人気の高まりを受けて、アイシングクッキーを作るためのツールも増えた。TOMIZでは2015年の夏頃から、関連商品の取り扱いを増やし、今ではクッキー型だけでも250種類以上をそろえる。「アイシングクッキー関連の商材の中でも、よりさまざまな表現を楽しむためのツールとして、抜き型はいちばん人気です」(TOMIZ蔵薗さん)。

Photo by TOMIZ

ほかのお菓子と比べ、アイシングクッキーは表現の幅が広い。たとえばケーキは土台となるスポンジが柔らかく、デコレーションをしようにも生クリームは溶けやすいなど、素人がチャレンジするには限界がある。クッキーは型さえあれば、ドレスや靴、電車やライオン、アイスクリームに楽器まで、崩れにくくデコレートしやすい土台を簡単に作ることができる。成型したクッキーのうえにアイシングを使ってデコレーションを施すことで、オリジナルのデザインができるのだ。

そのほか、TOMIZでのアイシングクッキー売れ筋商品は、アイシングクッキーの肝になる色鮮やかな「アイシングカラー」や、細かい装飾をするために、より細かくしぼり出せる専用しぼり袋(コルネ)なども人気。日々海外からの新しい技も入ってきて、アイシングクッキーで“魅せる”選択肢はますます増えている。

自ら主体となって“始めたい”

もう一つ、アイシングクッキーがヒットした大きな理由は、日本の女性たちの「新しいことを始めたい」という気持ち。
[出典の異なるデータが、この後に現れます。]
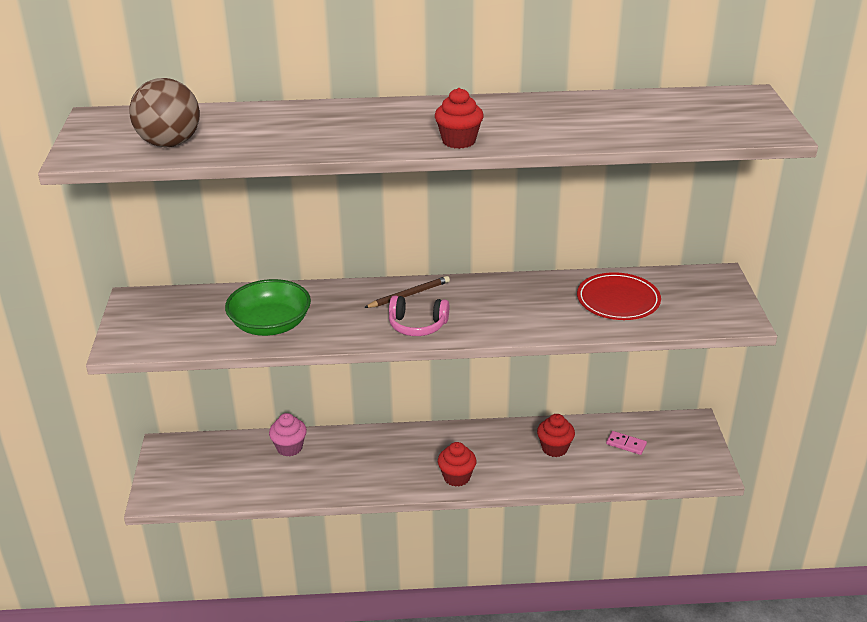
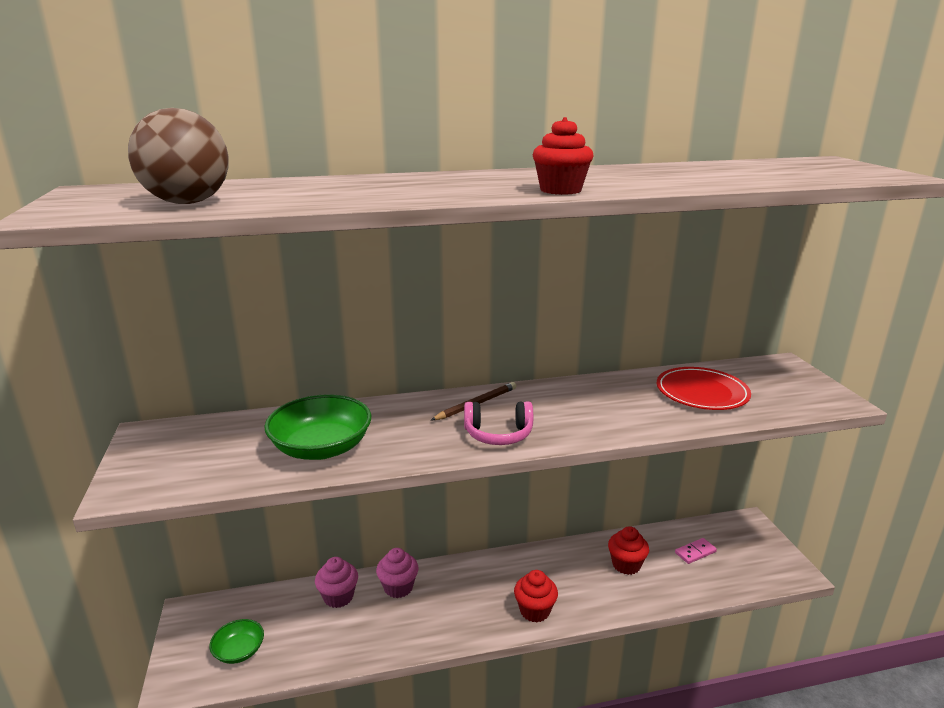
camera: 10 degrees left, 10 degrees down
(204, 480) = (239, 651): none -> green bowl
(342, 445) = (398, 587): none -> pink cupcake
(626, 444) = (695, 552): pink domino -> pink domino turned 45 degrees counterclockwise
日本アイシングクッキー協会のインストラクター養成講座を受ける人の中には、自らアイシングクッキーの教室を開きたいお母さんがたくさんいるという。2014年1月の協会設立からの受講生数は700人以上で、多くは30〜40代の女性。「子どもの手が離れたり、人生のターニングポイントを迎えたりして『〇〇ちゃんのママとしてではなく、自分が主体となって活動してみたい』と受講される方が多いのです」と竹林さんは言う。

Photo by MARIA

竹林さんが高校時代の友人・後藤奈央さんと一緒に協会を立ち上げたのも、まさに受講生たちと同じ動機からだった。結婚、出産を経て環境が変わり、社会とつながりを持ちたいと思ったときに、趣味だったアイシングクッキー作りを生かして何かできないかと思ったことがきっかけだったという。

インスタの浸透と、女性たちの「新しいことを始めたい!」という熱意が出合ったと考えれば、アイシングクッキーのヒットは“必然”と言えるかもしれない。